Some took offence to the Rs50 lakh she was asking for, while others did not like that she termed it a 'high art project'. Some also felt her project will not help the community at all. There have been days recently, Dogra says, when she's been too shy to walk down the street.

"The pressures of fame can affect different people in unique ways. It empowers some and for others, the quality in them that is vulnerable is exposed, (leaving them) desiring love, which can remain open without a closure.

Some fall into an abyss and never return. I've dealt with a lot myself, I can only imagine what a Grammy-winning artist may have faced," says Dogra.

Substance abuse can also come with the disturbing baggage of having to deal with unwanted fame, says percussionist Amit Kilam of Indian Ocean. He says that the high moral ground people tend to take when it comes to drug abuse is almost as punishing.

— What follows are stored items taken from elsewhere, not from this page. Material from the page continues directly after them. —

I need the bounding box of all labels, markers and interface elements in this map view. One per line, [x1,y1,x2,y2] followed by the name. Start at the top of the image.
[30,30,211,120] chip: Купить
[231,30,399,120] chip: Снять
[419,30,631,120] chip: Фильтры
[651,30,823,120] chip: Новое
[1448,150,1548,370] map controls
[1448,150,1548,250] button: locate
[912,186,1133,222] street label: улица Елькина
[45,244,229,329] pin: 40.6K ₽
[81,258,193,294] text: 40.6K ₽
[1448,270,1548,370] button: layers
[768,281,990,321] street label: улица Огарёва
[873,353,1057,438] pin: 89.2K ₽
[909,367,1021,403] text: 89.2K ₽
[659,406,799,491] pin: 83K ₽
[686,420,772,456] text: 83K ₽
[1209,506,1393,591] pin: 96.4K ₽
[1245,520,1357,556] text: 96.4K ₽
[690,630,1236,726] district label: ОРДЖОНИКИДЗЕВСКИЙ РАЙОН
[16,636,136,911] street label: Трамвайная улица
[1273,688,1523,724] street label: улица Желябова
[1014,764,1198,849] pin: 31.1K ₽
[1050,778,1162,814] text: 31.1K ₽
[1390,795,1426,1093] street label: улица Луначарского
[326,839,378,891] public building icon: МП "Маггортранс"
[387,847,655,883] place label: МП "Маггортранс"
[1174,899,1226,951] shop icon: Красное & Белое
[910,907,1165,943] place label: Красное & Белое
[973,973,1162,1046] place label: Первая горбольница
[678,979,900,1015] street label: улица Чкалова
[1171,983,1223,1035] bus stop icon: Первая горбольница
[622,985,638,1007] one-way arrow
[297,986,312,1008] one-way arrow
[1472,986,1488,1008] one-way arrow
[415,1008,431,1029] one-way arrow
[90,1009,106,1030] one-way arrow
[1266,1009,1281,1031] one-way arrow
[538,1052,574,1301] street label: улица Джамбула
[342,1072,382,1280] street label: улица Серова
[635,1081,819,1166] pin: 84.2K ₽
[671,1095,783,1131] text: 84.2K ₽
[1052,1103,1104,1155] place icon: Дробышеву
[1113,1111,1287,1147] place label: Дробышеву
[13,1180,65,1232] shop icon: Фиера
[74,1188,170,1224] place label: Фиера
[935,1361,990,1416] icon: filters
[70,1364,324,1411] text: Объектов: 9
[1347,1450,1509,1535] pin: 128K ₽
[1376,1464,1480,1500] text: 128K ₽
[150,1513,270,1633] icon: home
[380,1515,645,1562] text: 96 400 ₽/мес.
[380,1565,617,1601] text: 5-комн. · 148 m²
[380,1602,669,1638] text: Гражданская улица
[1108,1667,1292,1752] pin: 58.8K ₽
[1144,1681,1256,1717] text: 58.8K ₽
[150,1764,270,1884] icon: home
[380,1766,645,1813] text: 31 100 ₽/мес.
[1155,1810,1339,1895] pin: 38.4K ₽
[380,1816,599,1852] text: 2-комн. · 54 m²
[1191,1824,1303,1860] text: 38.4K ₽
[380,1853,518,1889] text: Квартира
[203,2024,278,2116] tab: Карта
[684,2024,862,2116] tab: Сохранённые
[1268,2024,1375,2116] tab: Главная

"It's almost as if we have made up our minds from our high moral pedestals that drugs are a crutch. Artistes usually don't look for a crutch or a support. They do it because inherently, artistes tend to try new things. Unfortunately some get caught and it leads to a lot of turmoil." In his view, alcohol and smoking may not be considered taboo, but their effects are bad, maybe worse. "Even a coffee addiction is just as bad, but there is no social stigma there."

Any talk of unwanted fame is incomplete without the role of the viewer, and our obsessive voyeurism. There is a chilling montage in Amy of various videos of the paparazzi hounding Winehouse, juxtaposed with scenes of her falling on stage. It's uncomfortable viewing. We may blame the fallen star all we want, but we cannot deny the part we play in that downfall.